Compare the spatial similarity and value similarity values that we just found.

In [None]:
plt.figure(figsize=(8,6))
plt.plot(spatial_similarity, value_similarity, '.')
plt.xlabel('spatial similarity')
plt.ylabel('value similarity')
plt.ylim(0, 1.02)

That certainly looks like spatial autocorrelation. That is, parcel pairs that have a high "spatial similarity" (i.e. that are close to 
one another) tend to have high "value similarity" as well (i.e. they have similar errors in estimated home sale prices). Parcels that are further apart begin to lose that tendency. 

That assertion can be made more rigorous by computing the gamma index and checking its statistical significance.

In [None]:
gamma = np.dot(spatial_similarity, value_similarity)
print('gamma = %f' % gamma)

So we know the gamma value.
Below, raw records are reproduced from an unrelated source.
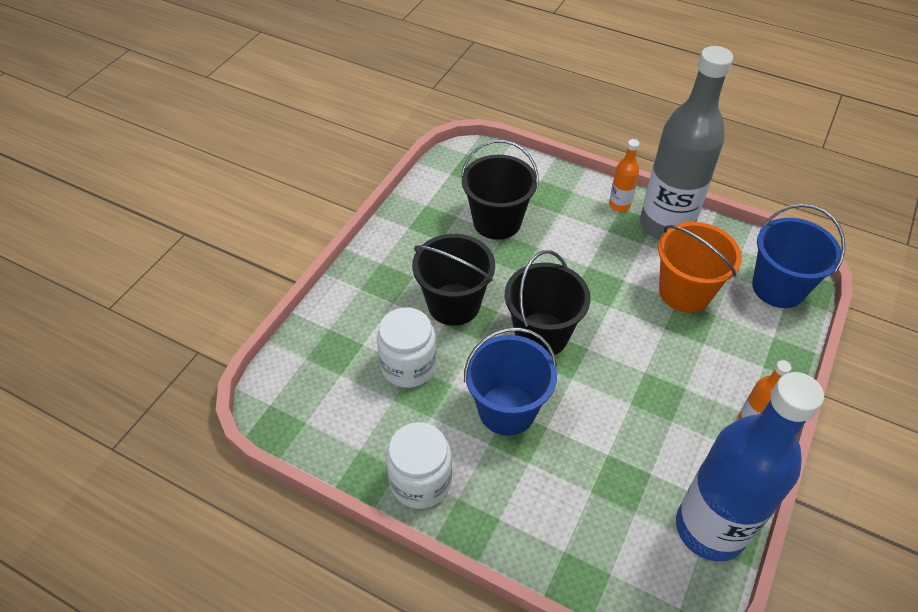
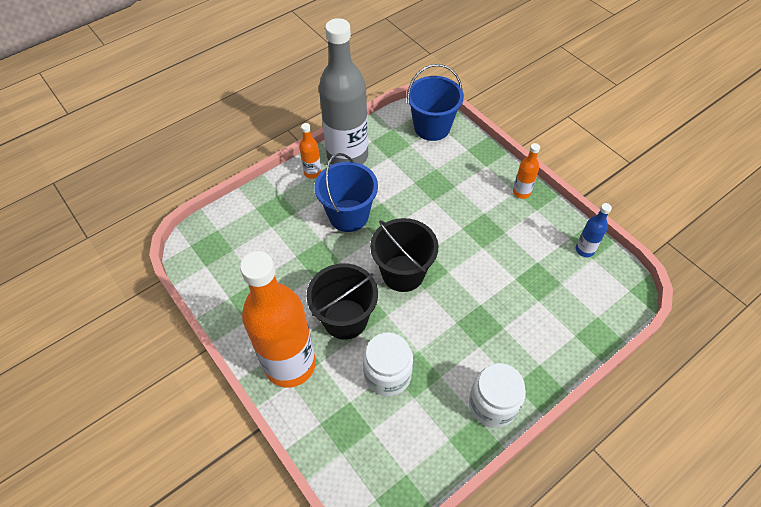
camera: 65 degrees left, 5 degrees up
(379, 280) = (290, 364): none -> orange bottle
(497, 222) = (280, 255): black bucket -> none
(507, 410) = (456, 323): blue bucket -> blue bucket (348, 215)
(685, 292) = (410, 175): orange bucket -> none
(710, 528) = (584, 250): blue bottle -> blue bottle, size x0.42

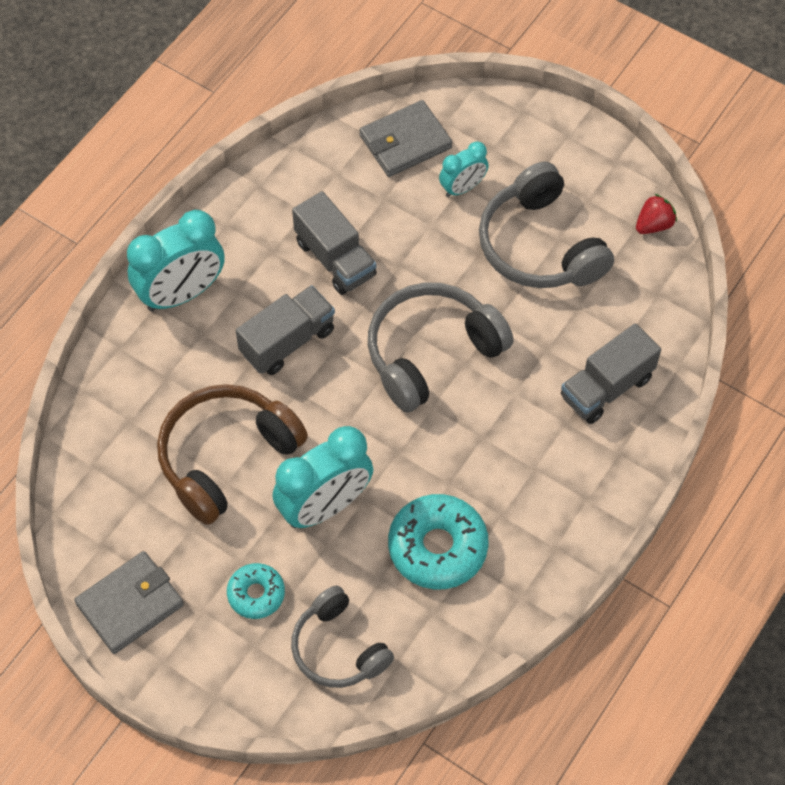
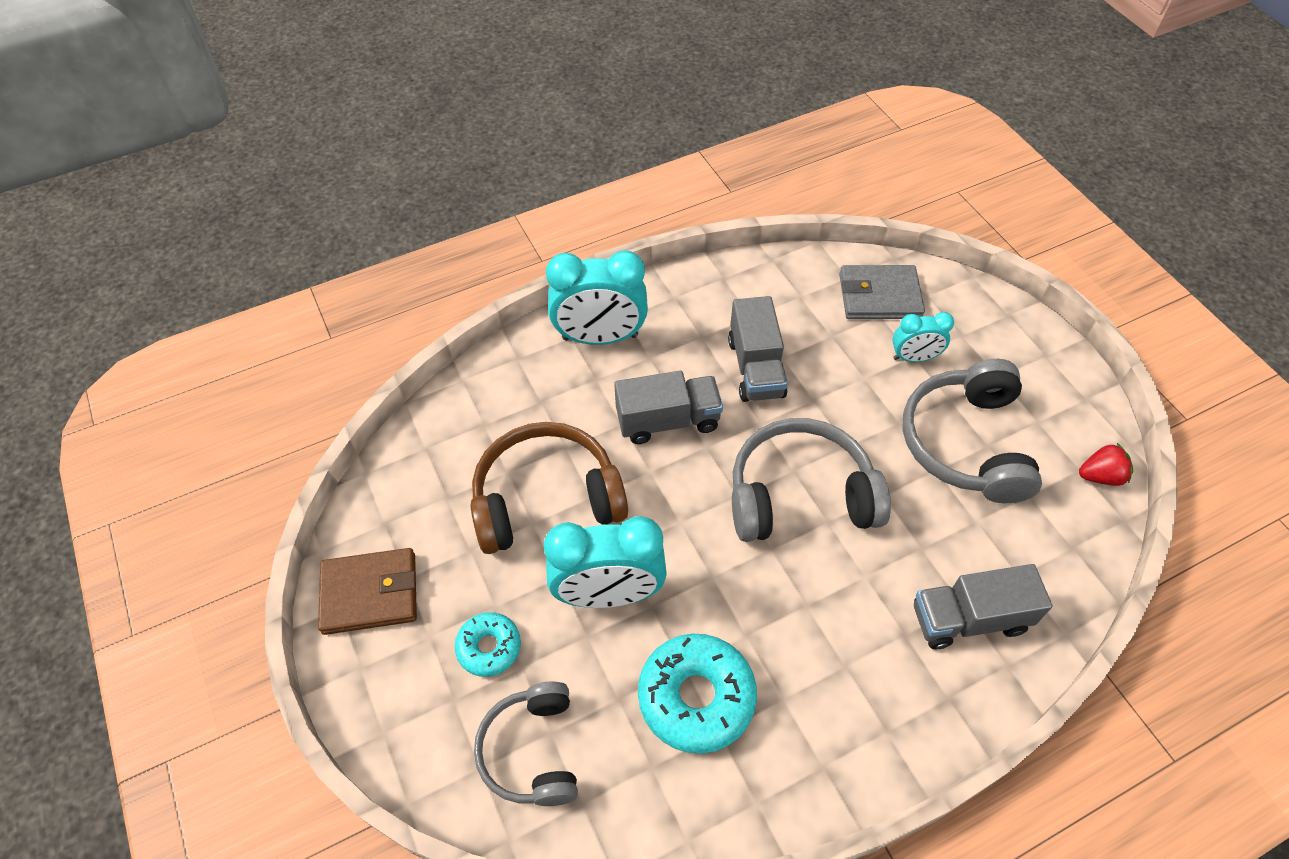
camera: 30 degrees right, 5 degrees down
(130, 604) = (370, 593): grey wallet -> brown wallet

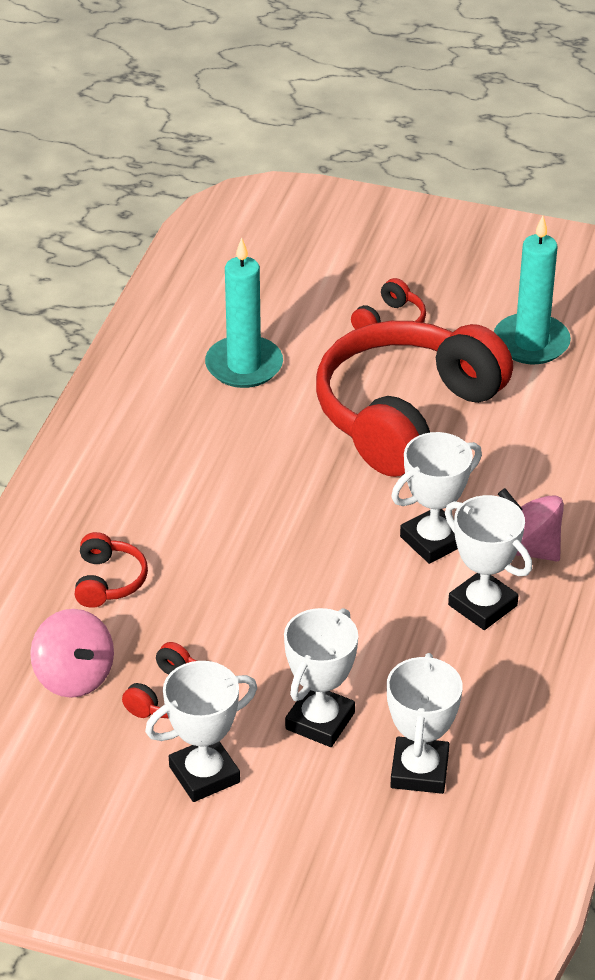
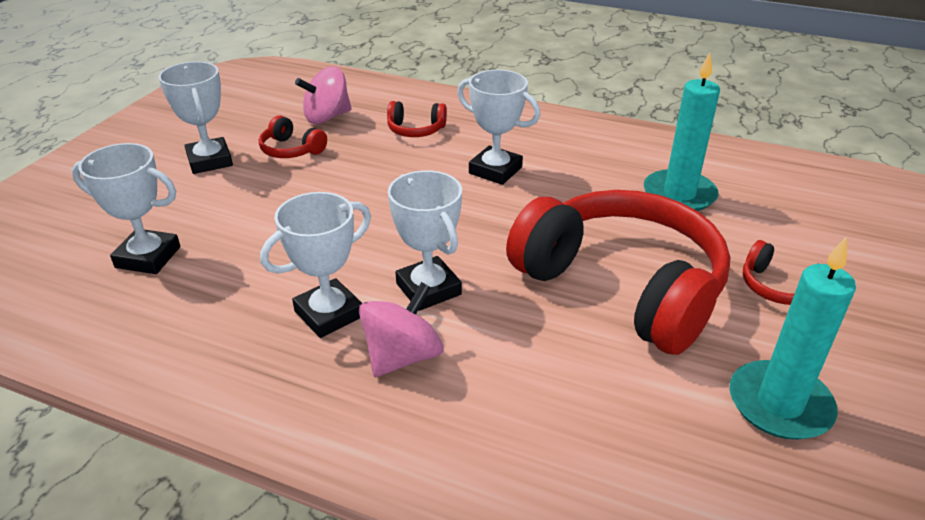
camera: 95 degrees right, 5 degrees down
(320, 721) = (232, 211): white trophy -> white trophy (495, 170)

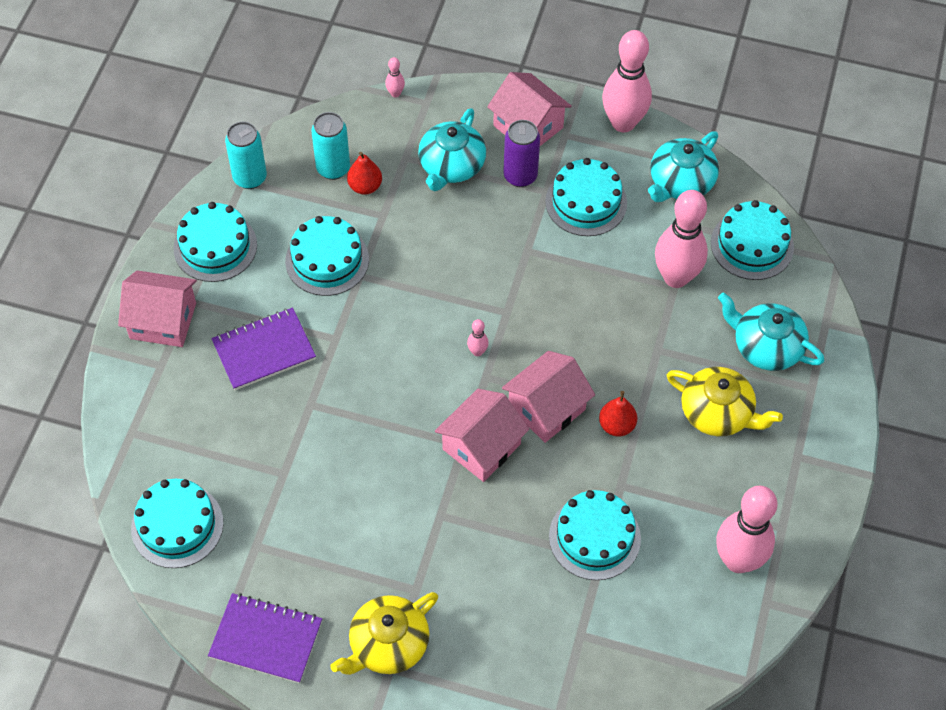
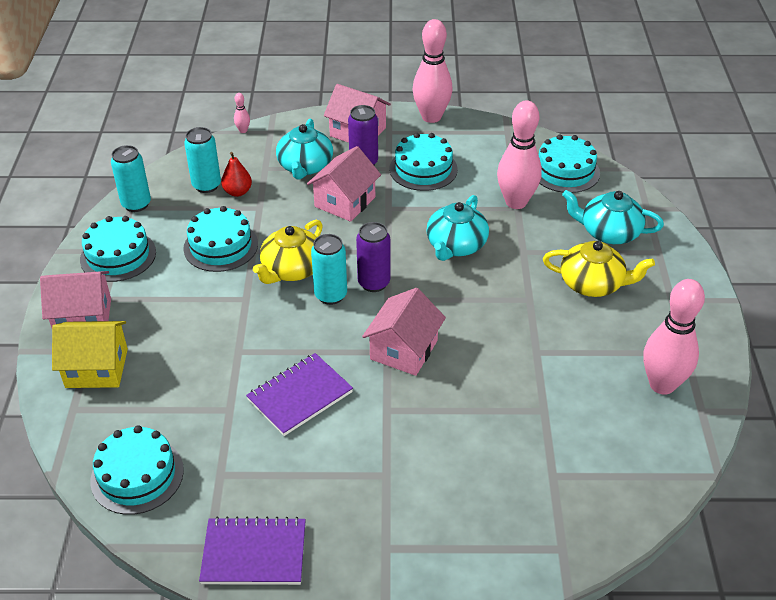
camera: 15 degrees left, 15 degrees down
(164, 389) = (96, 368): none -> yellow house
(264, 350) = (183, 320): purple notebook -> purple notebook (300, 396)
(387, 644) = (376, 528): yellow teapot -> yellow teapot (291, 269)
(426, 356) = (330, 295): none -> turquoise can
(477, 352) = (374, 283): pink bowling pin -> purple can
(546, 408) = (449, 310): pink house -> pink house (345, 202)
(594, 537) = (531, 395): turquoise cake -> none
(616, 425) = (513, 310): red pear -> none
(680, 182) = (491, 144): turquoise teapot -> turquoise teapot (455, 245)

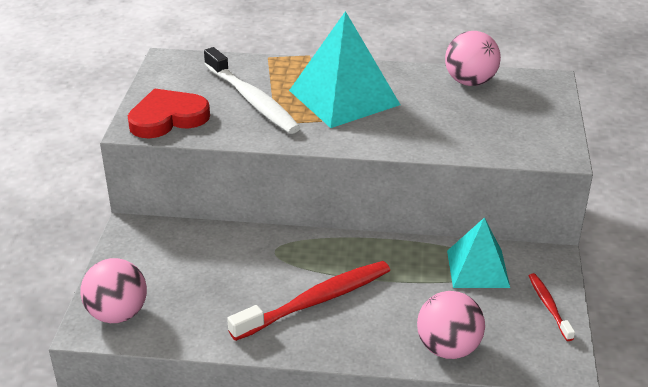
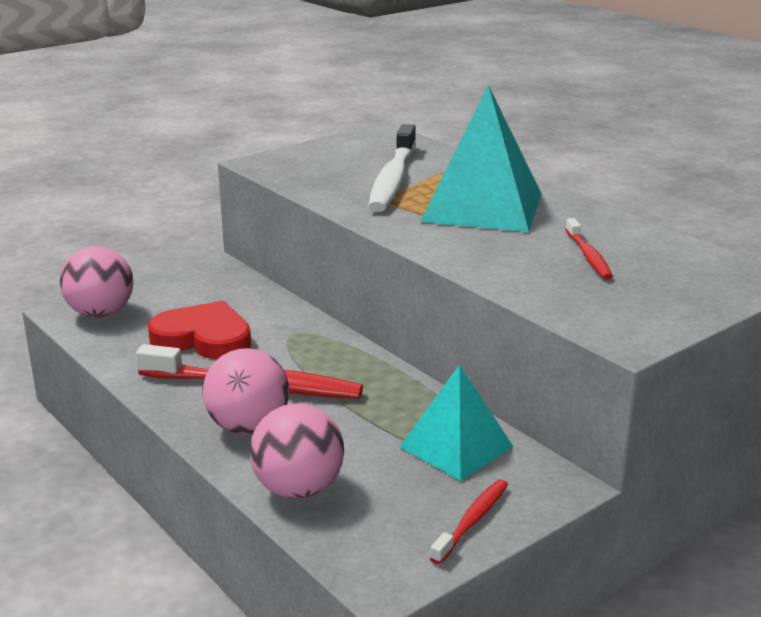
camera: 45 degrees right, 10 degrees down
(168, 118) = (297, 165): red heart -> red heart (203, 337)
(457, 107) = (588, 256): none -> red toothbrush
(470, 82) = (650, 243): pink ball -> pink ball (248, 427)

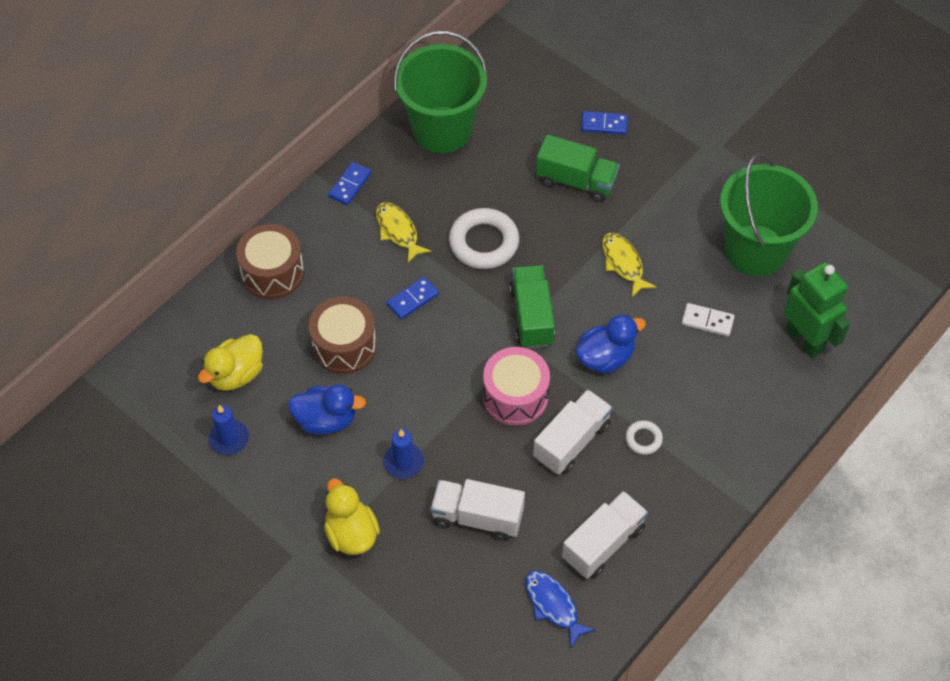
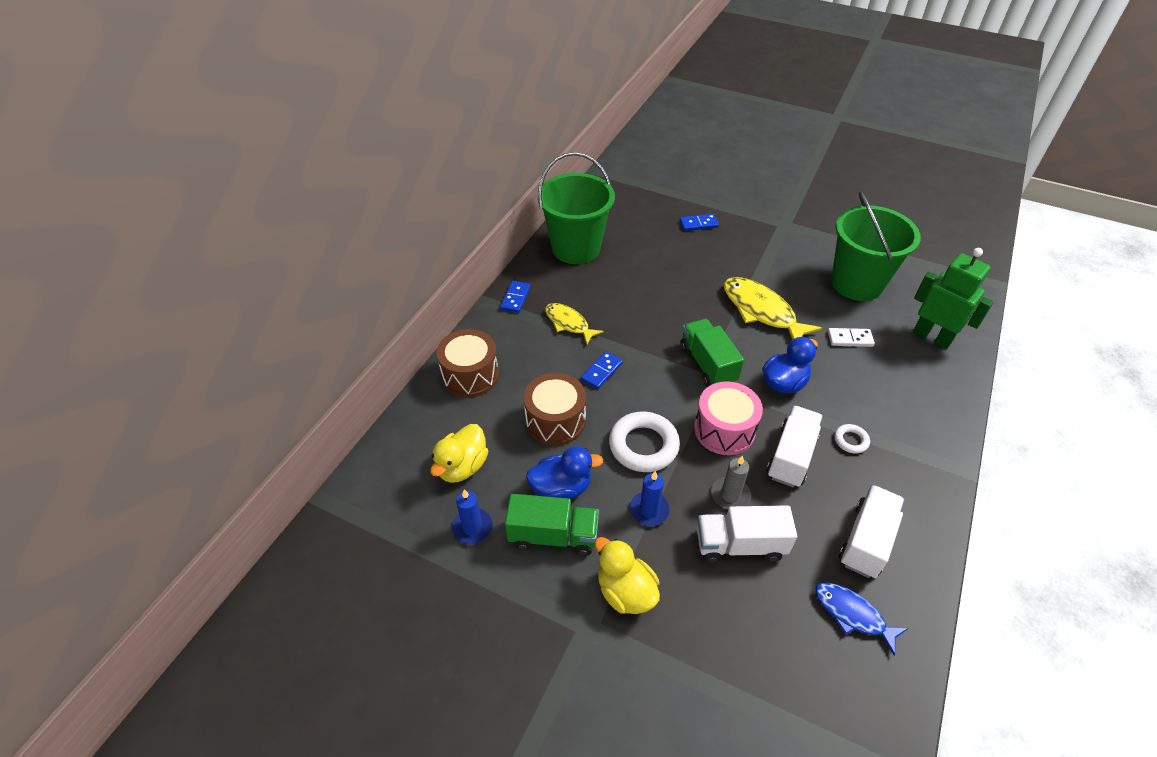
camera: 15 degrees left, 10 degrees down
(484, 242) = (643, 318): white ring -> white ring (643, 445)
(490, 466) = (730, 495): none -> grey candle
(576, 181) = (696, 263): green truck -> green truck (553, 536)
(623, 263) = (761, 311): yellow fish -> yellow fish, size x1.63

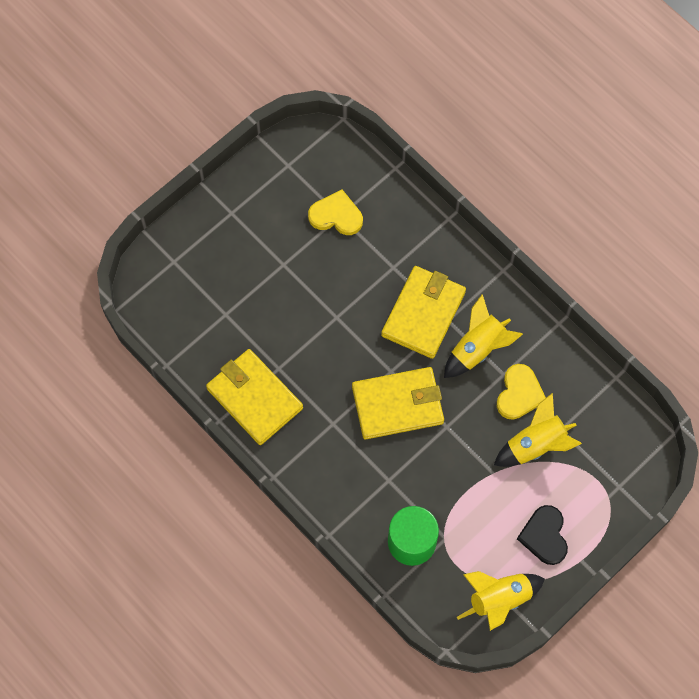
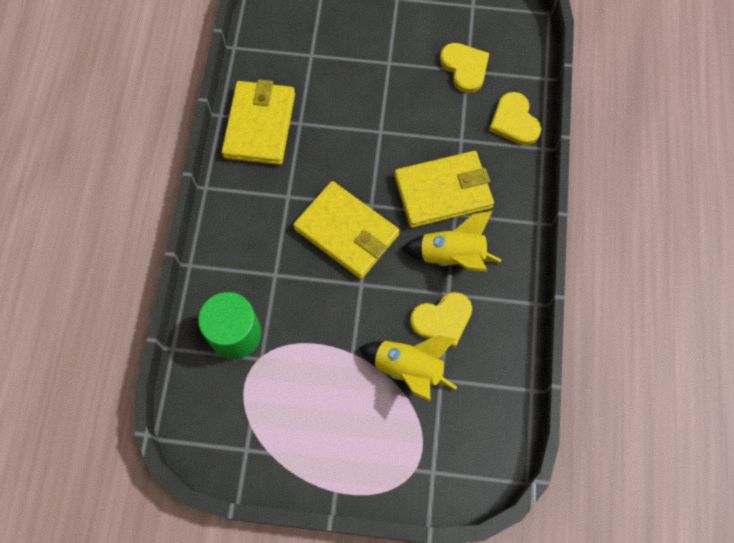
camera: 50 degrees right, 0 degrees up
(410, 219) = (514, 121): none -> yellow heart
(499, 599) = (241, 447): yellow rocket -> none
(544, 536) = (331, 441): black heart -> none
Great. But what does it mean? Is that value high or low?

The gamma value itself doesn't tell us anything because it depends on the units and the scale of the values that we are comparing. So to determine whether this value is evidence of spatial autocorrelation, we need to compare it to values that you would get if no autocorrelation existed. That is, we need to do your basic statistical hypothesis test.

We can manufacture a set of "null hypothesis" gamma values by keeping the spatial similarity values that we computed above, but replacing the value similarities with values computed from randomly selected parcel pairs. Doing this a bunch of times gives us a distributon of what gamma would tend to be in the absence of autocorrelation. 

In [None]:
nnn = 100
gamma_null = np.zeros(nnn)
for k in range(nnn):
    for i in range(len(spatial_similarity)):
        zz = np.random.choice(len(parcel_list), 2, replace=False)
        v0 = parcel_list[zz[0]]['resid']
        v1 = parcel_list[zz[1]]['resid']
        dv = np.abs(v0 - v1)
        value_similarity = np.exp(-dv /0.5)
        gamma_null[k] += value_similarity * spatial_similarity[i]
    print('%d / %d: null gamma: %.1f [vs. observed gamma %.1f]' % (k, nnn, gamma_null[k], gamma))

In [None]:
# Plot the distribution of the gamma values that we woudl get under the null 
# hypothesis of no spatial autocorrelation.
plt.figure(figsize=(10, 10))
plt.hist(gamma_null, bins=30)
plt.xlabel('Gamma Value')
plt.ylabel('Relative Frequency')
plt.title('Gamma Values In Absence Of Autocorrelation (Versus Observed Value %.1f)' % gamma)

So in the absence of spatial autocorrelation, the gamma index never gets as large as the one that we 
observed in our dataset (out of the 100 cases that we generated). This amounts to very strng evidence that Zillow home price estimates have spatially correlated errors.